**What you will do**
How many lines in this material include the string "assurance"? Answer with the number and nothing further.
════════════════
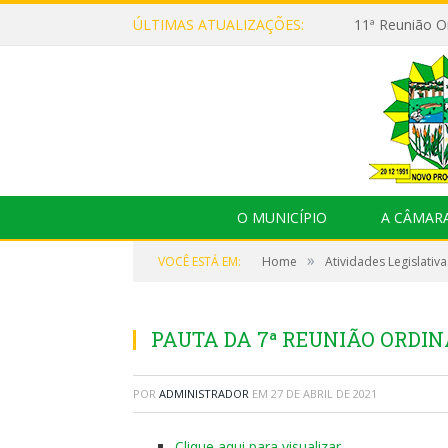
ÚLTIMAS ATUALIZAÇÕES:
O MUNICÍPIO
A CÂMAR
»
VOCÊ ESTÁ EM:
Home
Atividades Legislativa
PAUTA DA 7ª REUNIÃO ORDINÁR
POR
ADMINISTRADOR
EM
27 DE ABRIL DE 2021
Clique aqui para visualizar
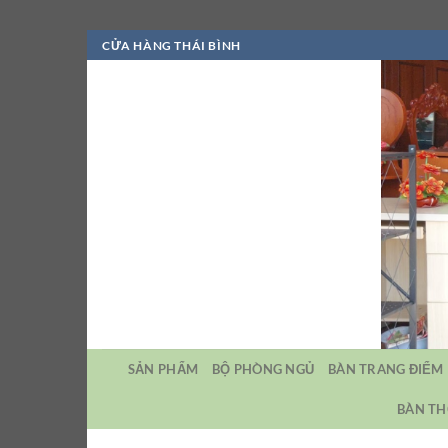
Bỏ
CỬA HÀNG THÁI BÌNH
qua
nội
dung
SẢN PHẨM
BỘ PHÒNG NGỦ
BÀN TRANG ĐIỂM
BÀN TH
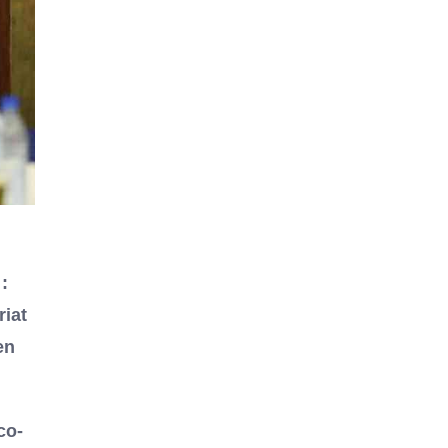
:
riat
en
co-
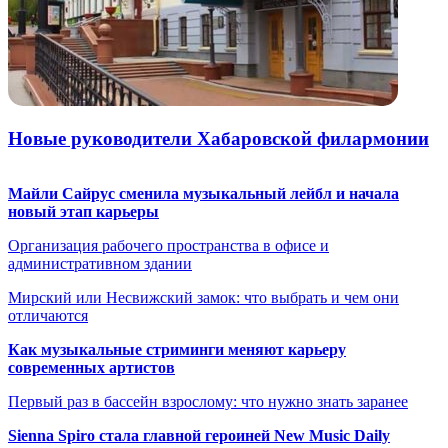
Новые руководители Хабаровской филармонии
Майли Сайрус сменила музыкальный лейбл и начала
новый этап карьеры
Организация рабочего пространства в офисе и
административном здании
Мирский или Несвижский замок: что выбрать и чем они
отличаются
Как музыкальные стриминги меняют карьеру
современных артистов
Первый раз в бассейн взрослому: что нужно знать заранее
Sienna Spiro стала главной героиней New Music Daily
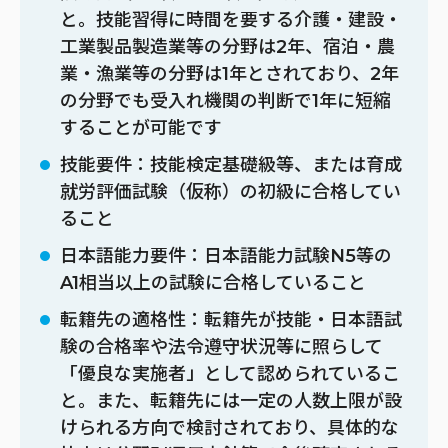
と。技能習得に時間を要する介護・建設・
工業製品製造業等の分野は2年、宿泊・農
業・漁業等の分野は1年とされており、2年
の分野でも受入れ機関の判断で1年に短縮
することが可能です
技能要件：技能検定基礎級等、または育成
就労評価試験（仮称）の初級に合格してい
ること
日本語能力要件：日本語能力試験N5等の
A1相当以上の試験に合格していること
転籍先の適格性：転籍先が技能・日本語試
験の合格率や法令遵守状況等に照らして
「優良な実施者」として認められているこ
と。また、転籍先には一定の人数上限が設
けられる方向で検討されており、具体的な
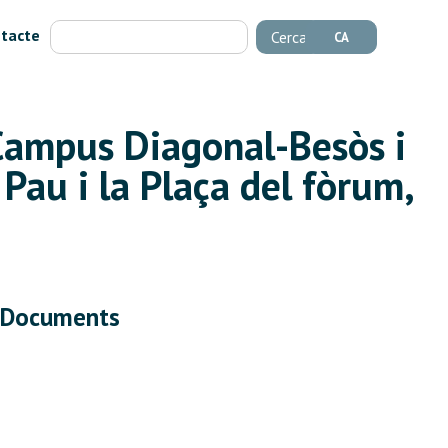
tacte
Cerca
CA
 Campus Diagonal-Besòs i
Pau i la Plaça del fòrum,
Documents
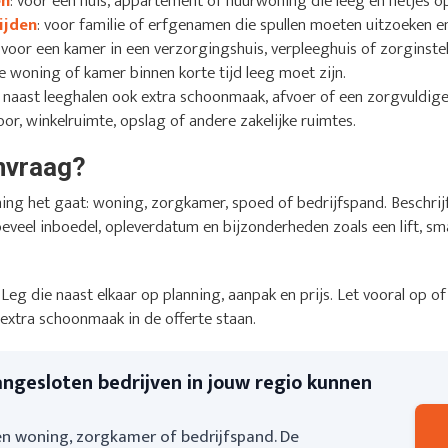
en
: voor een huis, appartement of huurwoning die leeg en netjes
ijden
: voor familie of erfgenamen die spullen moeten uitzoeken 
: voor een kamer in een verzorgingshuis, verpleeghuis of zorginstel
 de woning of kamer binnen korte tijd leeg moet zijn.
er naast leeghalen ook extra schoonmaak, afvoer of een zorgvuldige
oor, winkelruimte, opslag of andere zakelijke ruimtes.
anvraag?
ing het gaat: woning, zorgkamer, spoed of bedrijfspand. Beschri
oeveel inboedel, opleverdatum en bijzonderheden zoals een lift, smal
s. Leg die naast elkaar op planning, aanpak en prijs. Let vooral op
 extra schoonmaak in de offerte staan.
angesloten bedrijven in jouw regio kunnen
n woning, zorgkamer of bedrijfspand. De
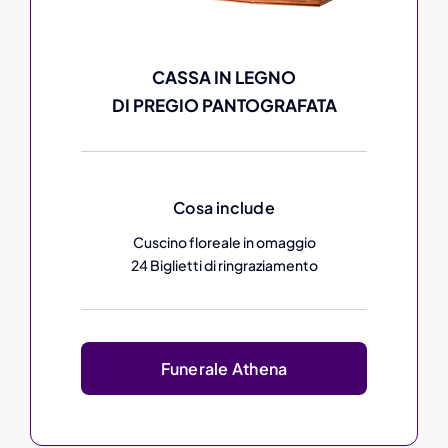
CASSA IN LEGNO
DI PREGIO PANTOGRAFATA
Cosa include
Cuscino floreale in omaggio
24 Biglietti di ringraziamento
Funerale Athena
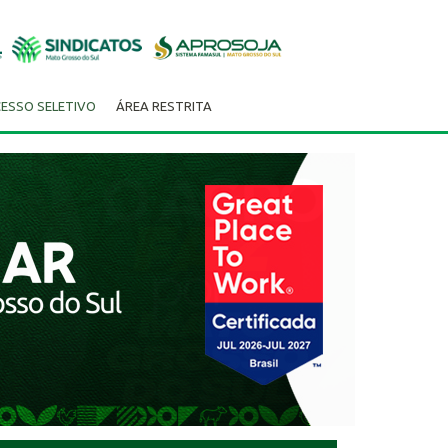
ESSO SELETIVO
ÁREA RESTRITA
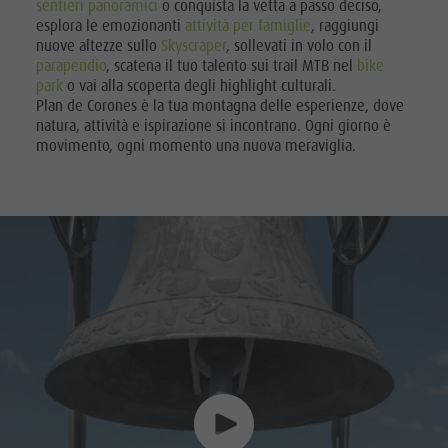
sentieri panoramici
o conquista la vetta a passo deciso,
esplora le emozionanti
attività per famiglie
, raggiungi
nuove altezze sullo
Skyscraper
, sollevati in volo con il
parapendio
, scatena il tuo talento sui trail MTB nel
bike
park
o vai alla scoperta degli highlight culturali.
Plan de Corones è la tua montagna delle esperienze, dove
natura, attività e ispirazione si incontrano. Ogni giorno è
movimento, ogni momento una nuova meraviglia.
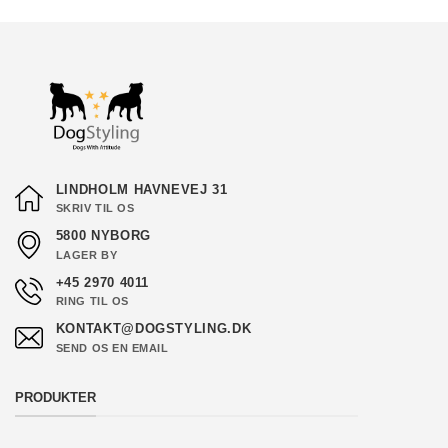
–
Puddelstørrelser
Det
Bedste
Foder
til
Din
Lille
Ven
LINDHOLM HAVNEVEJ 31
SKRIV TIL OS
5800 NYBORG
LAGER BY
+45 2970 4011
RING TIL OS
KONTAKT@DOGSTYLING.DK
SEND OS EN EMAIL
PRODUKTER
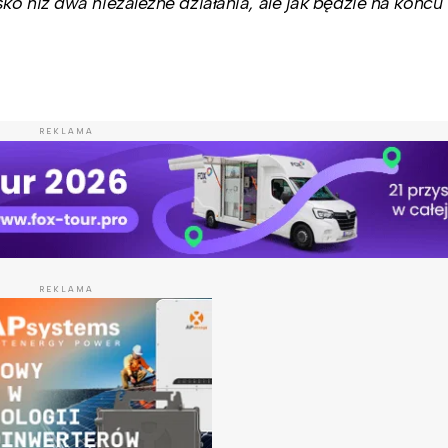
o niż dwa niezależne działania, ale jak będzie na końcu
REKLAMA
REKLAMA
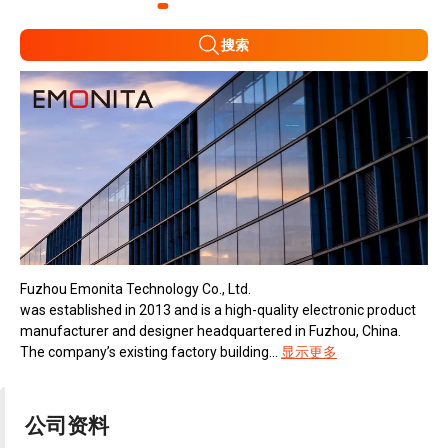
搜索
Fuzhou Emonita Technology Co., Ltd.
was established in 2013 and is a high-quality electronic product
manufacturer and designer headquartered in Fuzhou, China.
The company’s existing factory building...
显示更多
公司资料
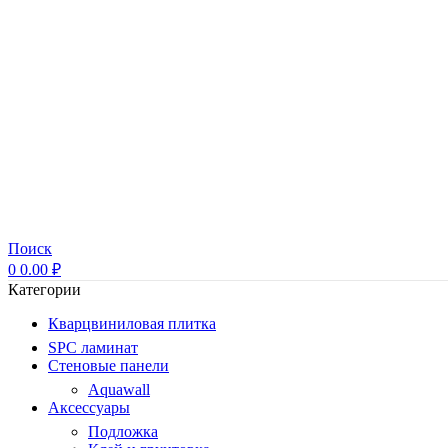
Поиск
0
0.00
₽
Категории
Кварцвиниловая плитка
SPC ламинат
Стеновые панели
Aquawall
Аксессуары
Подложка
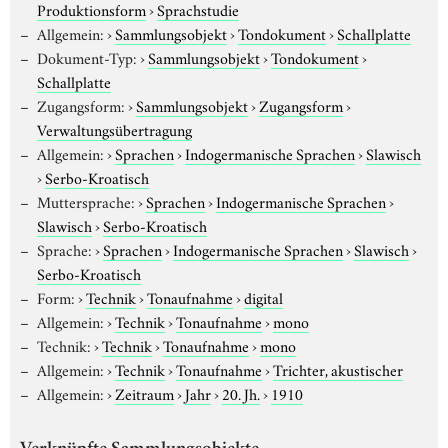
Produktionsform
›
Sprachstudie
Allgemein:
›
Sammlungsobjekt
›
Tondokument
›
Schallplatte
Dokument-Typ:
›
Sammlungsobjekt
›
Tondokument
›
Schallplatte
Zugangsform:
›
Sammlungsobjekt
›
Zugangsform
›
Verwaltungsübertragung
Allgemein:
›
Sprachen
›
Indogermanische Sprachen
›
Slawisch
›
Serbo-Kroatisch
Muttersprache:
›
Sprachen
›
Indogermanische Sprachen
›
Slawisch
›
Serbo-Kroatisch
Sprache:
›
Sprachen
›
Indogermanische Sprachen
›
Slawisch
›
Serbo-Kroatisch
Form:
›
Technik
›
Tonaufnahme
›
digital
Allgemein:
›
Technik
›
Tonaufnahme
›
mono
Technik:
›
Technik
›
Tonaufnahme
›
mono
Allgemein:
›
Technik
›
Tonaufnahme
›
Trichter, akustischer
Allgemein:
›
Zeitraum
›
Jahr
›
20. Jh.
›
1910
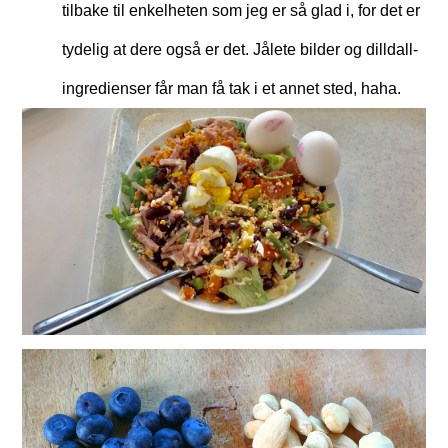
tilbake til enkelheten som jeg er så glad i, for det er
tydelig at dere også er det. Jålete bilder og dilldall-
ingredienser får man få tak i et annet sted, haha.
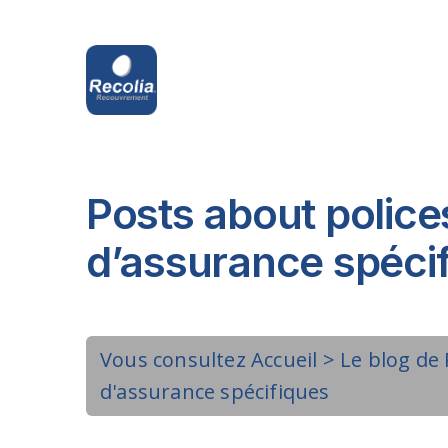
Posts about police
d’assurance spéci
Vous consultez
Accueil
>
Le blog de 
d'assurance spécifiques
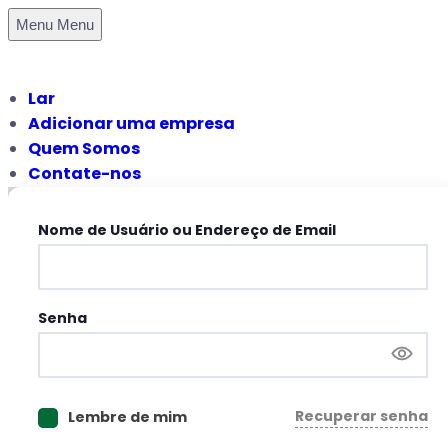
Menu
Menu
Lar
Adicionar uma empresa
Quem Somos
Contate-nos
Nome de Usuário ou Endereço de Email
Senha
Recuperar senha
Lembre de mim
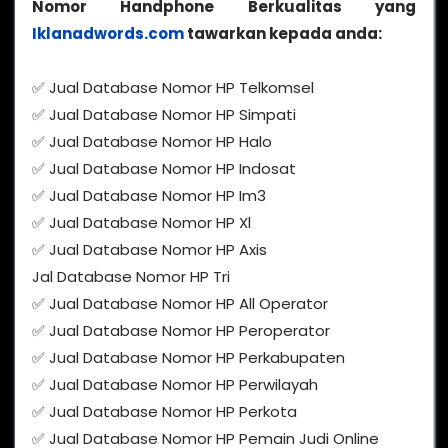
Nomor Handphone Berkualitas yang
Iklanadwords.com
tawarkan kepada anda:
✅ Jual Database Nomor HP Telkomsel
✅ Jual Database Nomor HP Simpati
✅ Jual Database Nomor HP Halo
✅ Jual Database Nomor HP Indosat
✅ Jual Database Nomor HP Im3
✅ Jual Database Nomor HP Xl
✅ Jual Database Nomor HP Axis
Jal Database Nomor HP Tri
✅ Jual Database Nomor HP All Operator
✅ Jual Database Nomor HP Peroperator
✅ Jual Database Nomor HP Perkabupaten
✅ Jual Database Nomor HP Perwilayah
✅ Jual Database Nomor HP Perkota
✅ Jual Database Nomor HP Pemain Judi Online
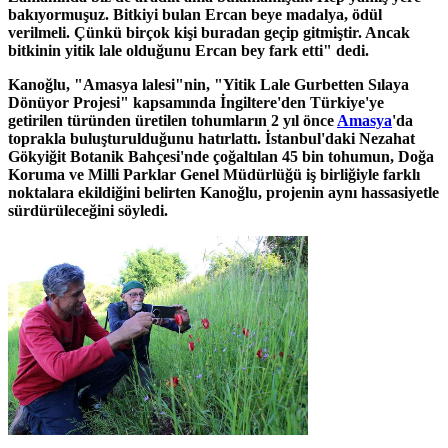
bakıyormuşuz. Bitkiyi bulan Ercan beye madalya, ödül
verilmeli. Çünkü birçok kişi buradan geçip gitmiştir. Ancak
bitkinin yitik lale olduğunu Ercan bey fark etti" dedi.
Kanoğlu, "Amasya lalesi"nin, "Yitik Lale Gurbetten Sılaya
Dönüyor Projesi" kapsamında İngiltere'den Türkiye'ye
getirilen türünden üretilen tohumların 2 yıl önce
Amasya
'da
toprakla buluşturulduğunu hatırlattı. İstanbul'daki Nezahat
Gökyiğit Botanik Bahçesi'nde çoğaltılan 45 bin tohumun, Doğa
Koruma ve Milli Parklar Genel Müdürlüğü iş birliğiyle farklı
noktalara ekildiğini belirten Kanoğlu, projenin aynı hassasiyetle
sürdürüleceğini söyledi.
════════════════
**Answer for this exercise**
2